Diets high in fat can disrupt blood sugar
levels and trigger diabetes, researchers said in a study
that helps explain the link between obesity and a disease
typically linked to sugar.
Fatty foods can suppress an enzyme crucial to the production
of insulin, which regulates sugar in the blood, according
to scientists at the University of California at San Diego.
Obesity has long been linked to type 2 diabetes, the
most common form of the disease in which the body does
not make enough insulin, or cannot properly use it.
In the United States, two out of three adults are overweight
or obese. Experts have said obese people are up to 80
times more likely to develop diabetes, and both conditions
are on the rise.
The new findings, published in the journal Cell, offer
another explanation of exactly how the two are linked.
"We have discovered ... a molecular trigger which begins
the chain of events leading from hyperglycemia to insulin
resistance and type 2 diabetes," said Jamey Marth, a professor
of cellular and molecular medicine at the university.
"This finding suggests new approaches to the prevention
and treatment of diabetes," said Marth, an investigator
with the nonprofit medical research organization Howard
Hughes Medical Institute, which helped fund the research.
Marth and his colleagues studied the glycosyltransferase
enzyme (GnT-4a), which helps the pancreas sense how much
sugar is in the blood and release enough insulin to help
process it.
In a study of normal mice that were fed a fatty diet,
researchers found that the enzyme was repressed, leaving
pancreatic cells unable to sense sugar levels and leading
to diabetes.
"Our findings suggest that the current human epidemic
in type 2 diabetes may be a result of GnT-4a enzyme deficiency,"
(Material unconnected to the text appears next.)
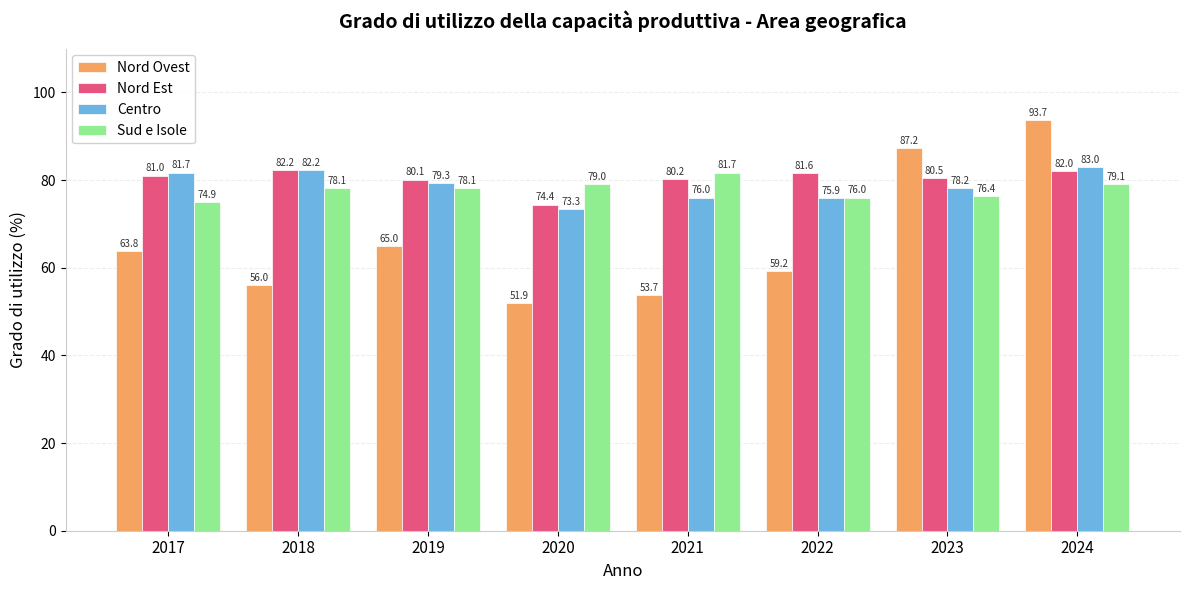

What is the difference between the highest and lowest values at 2023?

10.8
said Marth, adding that people who inherit a faulty gene
that controls the enzyme may also be vulnerable to diabetes.
It may also play a role in the early onset of type 2
diabetes in children and teenagers, according to the study,
which was also sponsored by the
National Institutes of Health.
The researchers are now looking at ways to boost the
enzyme in hopes of staving off diabetes.
Earlier this year, European researchers said they found
a gene, called ENPP1, that helps control how cells respond
to insulin. In 11 different variations of the gene, six
were linked to severe obesity, they reported.
Researchers at Beth Israel
Deaconess Medical Center in Boston have also discovered
a substance called retinol binding protein (RBP4) that
is released by fat tissue and can cause insulin resistance.
Their finding was reported in the journal Nature in July.